Selected text
------

Swedish-speaking Finnish journalist (1913–1994)

Lorenz Torbjörn Gustaf Gunnar von Numers (25 January 1913, Turku – 19 July 1994, Angers, France) was a Finland-Swedish journalist, translator and author.

== Biography ==
Lorenz von Numers' parents were Gösta Gunnar Helge von Numers, who was a railway guard and poet, and Hildur Ellen Elisabet Engberg. von Numers graduated from Brändö Svenska Samskolan in 1933 and studied at the University of Helsinki's Department of Humanities between 1934 and 1936.

von Numers was editor of the newspaper Nyland from 1934 to 1937. During the Spanish Civil War, he served as an observation officer, from 1937 to 1939, for an international committee tasked with securing the border in the Pyrenees between France and Spain. He was head of department for the news agency Finlandia from 1939 to 1941 and 1944 to 1946, and a front-line correspondent in Finland during the Continuation War from 1941 to 1944.

------

Input data

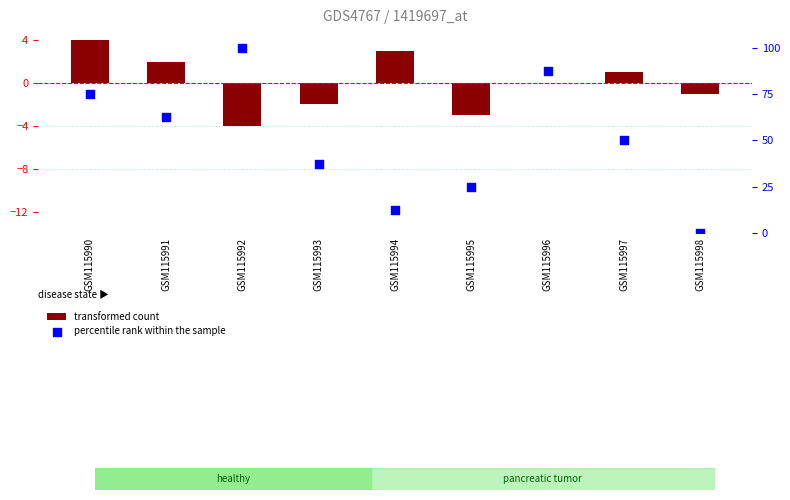

What are all the series names shown in the legend?

transformed count, percentile rank within the sample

------

What is being asked
Continue the biography of Lorenz von Numers, starting after its final sentence.

Answer box
In 1947, von Numers moved to Sweden. He was editorial secretary for OBS! in Stockholm from 1948 to 1952 and editor at Svenska Dagbladet from 1955 to 1959. From 1959 onwards he lived in France. From 1967 he worked at the Finnish embassy in Paris on various assignments, working as cultural attaché from 1972 and as press counsellor from 1975 to 1978.

von Numers made his debut with the poetry collection Svart harnesk (1934). His early work was influenced by writers such as Erik Axel Karlfeldt and Frans G. Bengtsson. After publishing the poetry collection Havslyktan (1942), von Numers turned to prose, primarily writing novels and free essays. As a writer, he is most appreciated for his lush historical novels, such as Snäckans bröder (1946) about the French medieval poet François Villon, and has also made a name for himself as a travel writer. In addition to this, he also wrote poetry, causerie, essays, and short stories.

As a translator, he has translated works by André Gide, Henri Alain-Fournier, Marcel Aymé, Jean Froissart and Joseph Bédier's Tristan and Isolde, among others.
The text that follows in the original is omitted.